*** Opening of Given information ***

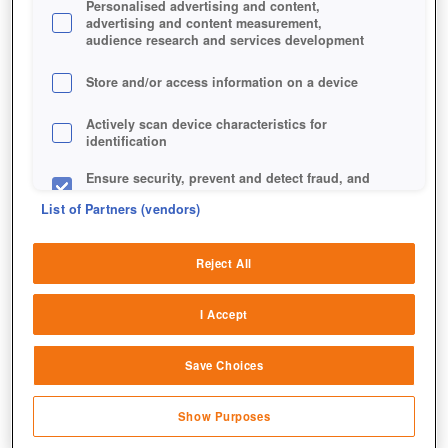
Personalised advertising and content,
advertising and content measurement,
audience research and services development
Store and/or access information on a device
Actively scan device characteristics for
identification
Ensure security, prevent and detect fraud, and
fix errors
List of Partners (vendors)
Deliver and present advertising and content
Reject All
Match and combine data from other data
sources
Ein Ausschnitt der Karte des Ewigen Krieges.
I Accept
Link different devices
Save Choices
Identify devices based on information
transmitted automatically
Show Purposes
Save and communicate privacy choices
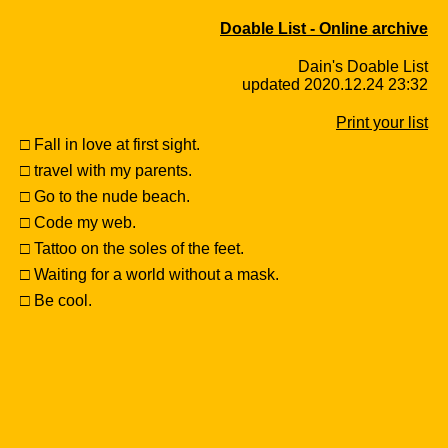
Doable List - Online archive
Dain's Doable List
updated 2020.12.24 23:32
Print your list
□ Fall in love at first sight.
□ travel with my parents.
□ Go to the nude beach.
□ Code my web.
□ Tattoo on the soles of the feet.
□ Waiting for a world without a mask.
□ Be cool.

*** Close of Given information ***

▶ [Task description]: Across the preceding records, count the lines with the word "Save" in them and give that figure alone.

▶ [The completed task]: 2